The impulse to reconstruct Islamic civilisation in the post-colonial ruins of the modern world explains why the desire for sovereignty preoccupies Muslim thought. This is true whether the aim is to salvage Islam as a problem-solving religion of historical relevance, which feeds nostalgia for a lost past; or whether the focus is obsessive concern for the legal tradition and all the moralising that comes with it. To make Islamic law relevant, be it institutionally or in one’s personal ethical choices, is to make Islam applicable to daily modern life in the most instrumental and practical way.

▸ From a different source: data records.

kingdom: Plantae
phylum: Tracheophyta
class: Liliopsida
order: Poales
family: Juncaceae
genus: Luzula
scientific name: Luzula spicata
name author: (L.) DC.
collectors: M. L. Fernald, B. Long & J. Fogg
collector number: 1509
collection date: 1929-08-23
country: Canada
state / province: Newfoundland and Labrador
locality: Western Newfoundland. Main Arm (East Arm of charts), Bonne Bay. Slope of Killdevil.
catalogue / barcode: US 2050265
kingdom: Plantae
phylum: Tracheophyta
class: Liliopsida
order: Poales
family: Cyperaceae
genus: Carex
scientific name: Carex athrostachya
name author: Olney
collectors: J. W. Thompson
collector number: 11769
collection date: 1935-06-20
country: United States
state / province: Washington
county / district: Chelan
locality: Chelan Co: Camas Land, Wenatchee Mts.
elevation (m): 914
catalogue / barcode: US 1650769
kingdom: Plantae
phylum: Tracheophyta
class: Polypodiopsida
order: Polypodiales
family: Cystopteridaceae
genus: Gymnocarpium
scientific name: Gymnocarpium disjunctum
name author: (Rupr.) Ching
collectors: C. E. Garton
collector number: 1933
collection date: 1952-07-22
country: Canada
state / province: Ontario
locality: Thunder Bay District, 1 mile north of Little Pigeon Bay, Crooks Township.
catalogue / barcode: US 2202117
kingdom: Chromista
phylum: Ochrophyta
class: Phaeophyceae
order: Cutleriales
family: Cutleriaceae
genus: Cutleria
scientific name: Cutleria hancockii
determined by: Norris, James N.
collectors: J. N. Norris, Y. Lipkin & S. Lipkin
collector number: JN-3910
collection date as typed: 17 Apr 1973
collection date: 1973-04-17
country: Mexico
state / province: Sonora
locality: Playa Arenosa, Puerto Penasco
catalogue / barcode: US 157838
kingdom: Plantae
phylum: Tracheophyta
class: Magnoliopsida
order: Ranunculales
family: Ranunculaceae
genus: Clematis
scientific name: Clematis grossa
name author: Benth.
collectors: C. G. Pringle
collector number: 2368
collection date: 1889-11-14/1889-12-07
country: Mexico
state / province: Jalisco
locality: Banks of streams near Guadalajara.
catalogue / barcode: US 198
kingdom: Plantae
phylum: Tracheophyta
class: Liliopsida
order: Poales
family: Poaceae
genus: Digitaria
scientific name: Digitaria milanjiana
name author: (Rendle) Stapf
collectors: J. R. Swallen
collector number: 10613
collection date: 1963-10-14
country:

The concern with sovereignty straddles all sectional interests and approaches. For those more convinced by modern political values of individual autonomy, this may take the form of showing how and why liberal democracy, the free market or socialism, would be in line with the spirit of Islam. Muslims with more of an affinity with tradition would tend to argue that the Islamic canon offers resources to think about social harmony in a more robust way than anything the Enlightenment tradition can offer. Either way, the import is to enable Muslims to believe that Islam is a religion of personal value, that it is still alive despite the many reasons to think that it is not, that with the right understanding one can be empowered as a Muslim first and foremost, that is to say, sovereign: strengthened with the conviction that the Islamic faith can be the moral and emotional compass for life in a complex globalising world.